** Excerpt to read **
How does the court assess pain and suffering? What if I’ve been able push through my symptoms and carry on with my life, but only because I grit my teeth and get through it?
In reasons released this week, the British Columbia Supreme Court considered the damages owing to a young man who’d been injured in a collision at age 19 (Lewis v Rubboli 2018 BCSC 17). Prior to the collision, the plaintiff (Mr. Lewis) was in perfect health – he was an avid hockey player who was working fifty-hour weeks in carpentry and spent his spare time helping his mom maintain their cabin and engaging in various outdoors activities like quadding, fishing, and boating. After the collision, he had to slow down to ‘just’ eight hour days at his physical job and spent a lot more time resting at home rather that going out with his friends to play sports.
While the defendant had proposed that Mr. Lewis be compensated for his pain and suffering in the range of $25,000.00 – $30,000.00, Justice Adair agreed with Mr. Lewis’ lawyer, and awarded the plaintiff $85,000.00 for pain and suffering:
 Since the accident, his life has changed. Although, after the accident, he followed the advice of his doctor and others, including to remain active, his pain symptoms persisted. Once he returned to work in November 2014, the symptoms did not improve, and in some instances (his shoulder symptoms, for example) have become worse. Even small things like picking up a milk jug or looking down to study can trigger pain symptoms. His work is more difficult, and the physical demands often aggravate his symptoms. Mr. Lewis does not claim that the symptoms resulting from his injuries have prevented him from pursuing his goal of becoming a red seal carpenter. Rather, he works through the pain. As a result, he is more tired at the end of the day, and lacks the energy to do things that he was accustomed to doing before the accident, including earning extra income and taking on projects around the family home and cabin. Sometimes pain from Mr. Lewis’s workday can last into the evening and the following day. The prognosis is that Mr. Lewis will be living with chronic pain for the rest of his life.

** Required action 1 **
Translate this sentence from the passage on the pain and suffering award into Spanish: "Even small things like picking up a milk jug or looking down to study can trigger pain symptoms."
** Required action 2 **
Extend the passage on the pain and suffering award with a few sentences that pick up after its final line.

** Raw data **
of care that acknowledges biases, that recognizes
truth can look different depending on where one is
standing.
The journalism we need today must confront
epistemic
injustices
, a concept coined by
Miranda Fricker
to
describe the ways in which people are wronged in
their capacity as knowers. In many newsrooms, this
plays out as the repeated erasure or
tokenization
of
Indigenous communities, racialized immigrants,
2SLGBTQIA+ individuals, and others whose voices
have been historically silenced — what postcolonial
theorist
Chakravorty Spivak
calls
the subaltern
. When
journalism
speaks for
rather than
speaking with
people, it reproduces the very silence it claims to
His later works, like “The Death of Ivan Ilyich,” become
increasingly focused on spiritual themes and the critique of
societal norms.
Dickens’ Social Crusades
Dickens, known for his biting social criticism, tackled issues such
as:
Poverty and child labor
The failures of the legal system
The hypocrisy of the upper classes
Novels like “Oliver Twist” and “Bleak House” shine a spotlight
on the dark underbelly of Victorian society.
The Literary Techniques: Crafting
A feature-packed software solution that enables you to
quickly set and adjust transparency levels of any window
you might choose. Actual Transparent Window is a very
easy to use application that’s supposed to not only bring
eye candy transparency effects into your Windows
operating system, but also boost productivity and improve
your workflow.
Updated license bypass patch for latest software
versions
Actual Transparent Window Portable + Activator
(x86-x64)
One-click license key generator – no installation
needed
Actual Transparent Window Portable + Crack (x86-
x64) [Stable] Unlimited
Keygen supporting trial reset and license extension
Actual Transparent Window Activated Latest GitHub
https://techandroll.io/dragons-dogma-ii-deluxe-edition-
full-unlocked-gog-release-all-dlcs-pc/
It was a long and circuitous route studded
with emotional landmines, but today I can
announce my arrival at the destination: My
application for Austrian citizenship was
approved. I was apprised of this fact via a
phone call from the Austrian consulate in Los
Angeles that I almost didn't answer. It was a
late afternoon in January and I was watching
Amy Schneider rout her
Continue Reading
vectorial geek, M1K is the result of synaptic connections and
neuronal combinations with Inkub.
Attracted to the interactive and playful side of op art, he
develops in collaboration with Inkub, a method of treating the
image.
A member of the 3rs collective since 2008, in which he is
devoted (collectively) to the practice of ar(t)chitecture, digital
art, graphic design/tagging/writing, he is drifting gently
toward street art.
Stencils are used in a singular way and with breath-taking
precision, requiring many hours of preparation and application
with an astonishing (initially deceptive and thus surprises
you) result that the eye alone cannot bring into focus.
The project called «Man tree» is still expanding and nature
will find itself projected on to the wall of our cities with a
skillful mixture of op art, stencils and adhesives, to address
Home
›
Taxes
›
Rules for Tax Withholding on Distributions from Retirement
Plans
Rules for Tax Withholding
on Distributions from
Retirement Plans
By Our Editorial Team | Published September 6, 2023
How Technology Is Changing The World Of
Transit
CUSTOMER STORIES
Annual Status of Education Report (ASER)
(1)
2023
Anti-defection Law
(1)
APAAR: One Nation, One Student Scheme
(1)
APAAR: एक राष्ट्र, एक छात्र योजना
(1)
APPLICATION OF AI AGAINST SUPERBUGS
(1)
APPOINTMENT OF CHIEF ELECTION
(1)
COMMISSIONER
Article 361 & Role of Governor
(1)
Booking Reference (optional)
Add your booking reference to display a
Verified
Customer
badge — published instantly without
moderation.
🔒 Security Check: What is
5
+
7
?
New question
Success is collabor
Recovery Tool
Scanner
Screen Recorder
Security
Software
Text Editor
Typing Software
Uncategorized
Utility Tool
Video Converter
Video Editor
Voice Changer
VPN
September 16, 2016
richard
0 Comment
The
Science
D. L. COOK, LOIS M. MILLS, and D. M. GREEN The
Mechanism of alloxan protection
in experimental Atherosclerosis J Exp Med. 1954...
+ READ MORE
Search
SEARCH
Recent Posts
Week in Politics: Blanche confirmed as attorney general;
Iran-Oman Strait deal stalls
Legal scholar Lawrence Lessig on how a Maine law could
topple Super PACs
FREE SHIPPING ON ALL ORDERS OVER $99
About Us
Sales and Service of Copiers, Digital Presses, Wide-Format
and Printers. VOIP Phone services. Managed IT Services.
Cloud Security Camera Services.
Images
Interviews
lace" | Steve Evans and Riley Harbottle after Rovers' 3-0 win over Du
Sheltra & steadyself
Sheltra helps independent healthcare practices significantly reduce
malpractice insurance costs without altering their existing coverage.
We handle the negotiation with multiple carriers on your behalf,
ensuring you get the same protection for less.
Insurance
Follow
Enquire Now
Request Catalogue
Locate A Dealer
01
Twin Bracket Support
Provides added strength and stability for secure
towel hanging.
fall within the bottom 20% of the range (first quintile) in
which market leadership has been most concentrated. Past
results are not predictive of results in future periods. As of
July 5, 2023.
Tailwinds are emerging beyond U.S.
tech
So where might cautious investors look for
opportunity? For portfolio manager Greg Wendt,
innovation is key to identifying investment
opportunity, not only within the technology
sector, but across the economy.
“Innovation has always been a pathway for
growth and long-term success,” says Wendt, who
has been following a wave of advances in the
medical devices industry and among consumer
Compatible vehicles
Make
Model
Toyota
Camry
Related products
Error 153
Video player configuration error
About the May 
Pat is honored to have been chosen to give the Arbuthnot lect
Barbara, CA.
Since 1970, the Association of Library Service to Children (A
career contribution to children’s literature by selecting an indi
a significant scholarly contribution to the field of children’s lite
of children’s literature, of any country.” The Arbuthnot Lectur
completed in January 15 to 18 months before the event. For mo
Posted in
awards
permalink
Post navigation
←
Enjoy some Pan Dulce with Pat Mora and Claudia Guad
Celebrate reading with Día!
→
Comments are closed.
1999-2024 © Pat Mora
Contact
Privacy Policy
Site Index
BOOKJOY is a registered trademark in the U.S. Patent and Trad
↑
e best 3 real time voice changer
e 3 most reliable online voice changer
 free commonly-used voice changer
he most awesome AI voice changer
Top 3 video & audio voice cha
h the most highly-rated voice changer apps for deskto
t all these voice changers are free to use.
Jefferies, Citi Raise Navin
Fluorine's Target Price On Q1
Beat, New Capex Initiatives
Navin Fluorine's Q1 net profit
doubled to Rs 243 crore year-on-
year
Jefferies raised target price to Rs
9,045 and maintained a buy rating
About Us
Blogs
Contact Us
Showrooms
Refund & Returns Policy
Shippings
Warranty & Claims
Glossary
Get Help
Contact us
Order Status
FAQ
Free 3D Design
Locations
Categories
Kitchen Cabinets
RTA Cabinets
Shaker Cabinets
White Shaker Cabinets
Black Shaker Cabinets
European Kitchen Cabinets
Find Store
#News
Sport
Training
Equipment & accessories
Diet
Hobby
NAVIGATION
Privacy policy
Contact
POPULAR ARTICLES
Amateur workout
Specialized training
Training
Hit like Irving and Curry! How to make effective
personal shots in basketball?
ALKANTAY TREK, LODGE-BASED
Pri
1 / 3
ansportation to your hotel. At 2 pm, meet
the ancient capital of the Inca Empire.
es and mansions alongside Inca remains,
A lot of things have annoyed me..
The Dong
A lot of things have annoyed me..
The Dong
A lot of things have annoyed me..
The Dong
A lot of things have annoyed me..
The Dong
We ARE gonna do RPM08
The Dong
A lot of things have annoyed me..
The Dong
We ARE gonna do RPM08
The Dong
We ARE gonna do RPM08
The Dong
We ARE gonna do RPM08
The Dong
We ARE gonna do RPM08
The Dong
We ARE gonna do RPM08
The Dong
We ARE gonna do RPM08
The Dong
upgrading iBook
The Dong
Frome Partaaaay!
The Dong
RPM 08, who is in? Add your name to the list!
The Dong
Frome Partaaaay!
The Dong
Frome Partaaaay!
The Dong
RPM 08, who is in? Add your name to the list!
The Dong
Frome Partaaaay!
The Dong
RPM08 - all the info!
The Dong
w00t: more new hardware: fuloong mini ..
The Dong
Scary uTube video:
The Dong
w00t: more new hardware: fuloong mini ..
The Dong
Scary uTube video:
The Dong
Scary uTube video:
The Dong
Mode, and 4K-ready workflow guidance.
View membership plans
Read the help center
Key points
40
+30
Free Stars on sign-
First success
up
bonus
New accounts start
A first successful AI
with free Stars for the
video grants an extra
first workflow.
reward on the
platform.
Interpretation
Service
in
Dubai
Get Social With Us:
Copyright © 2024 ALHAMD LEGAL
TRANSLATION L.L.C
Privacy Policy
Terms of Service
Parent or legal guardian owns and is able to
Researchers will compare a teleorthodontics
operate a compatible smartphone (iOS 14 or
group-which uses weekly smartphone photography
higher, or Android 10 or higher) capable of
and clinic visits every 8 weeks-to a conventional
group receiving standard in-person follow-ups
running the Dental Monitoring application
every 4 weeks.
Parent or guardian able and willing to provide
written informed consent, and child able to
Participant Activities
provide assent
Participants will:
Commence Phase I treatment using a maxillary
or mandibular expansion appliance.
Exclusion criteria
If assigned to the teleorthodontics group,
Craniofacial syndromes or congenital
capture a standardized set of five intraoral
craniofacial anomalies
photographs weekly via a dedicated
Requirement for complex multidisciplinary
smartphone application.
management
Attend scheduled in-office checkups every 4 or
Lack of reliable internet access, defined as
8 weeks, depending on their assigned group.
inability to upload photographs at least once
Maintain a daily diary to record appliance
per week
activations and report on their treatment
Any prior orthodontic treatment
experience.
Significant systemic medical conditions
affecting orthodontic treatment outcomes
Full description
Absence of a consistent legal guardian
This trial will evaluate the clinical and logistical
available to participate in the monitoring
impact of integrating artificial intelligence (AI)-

** Output 1 **
Incluso cosas pequeñas, como levantar una jarra de leche o mirar hacia abajo para estudiar, pueden desencadenar síntomas de dolor.

** Output 2 **
 The effects of his injuries have affected Mr. Lewis’s mood, which Mrs. Lewis has also observed. Mr. Lewis is frustrated about his inability to recover, and worried about his ability to pursue his goal of working as a red seal carpenter. Working at something he loved to so, but with chronic pain, was not what he expected when he started as an apprentice. Although he has carried on with some of his recreational activities, he has not been able to participate to the same degree, particularly with hockey, and is more withdrawn socially. Before the accident, Mr. Lewis enjoyed helping the family by doing chores and looking after projects, especially where he could use his carpentry skills. He is no longer able to do this to the same extent, as a result of the injuries he sustained in the accident.
 Taking into account Mr. Lewis’s age, his circumstances following the accident and the effects the injuries have, and will continue to have, on his life, the purpose of an award of non-pecuniary damages, and the cases cited to me, I assess Mr. Lewis’s non-pecuniary damages at $85,000.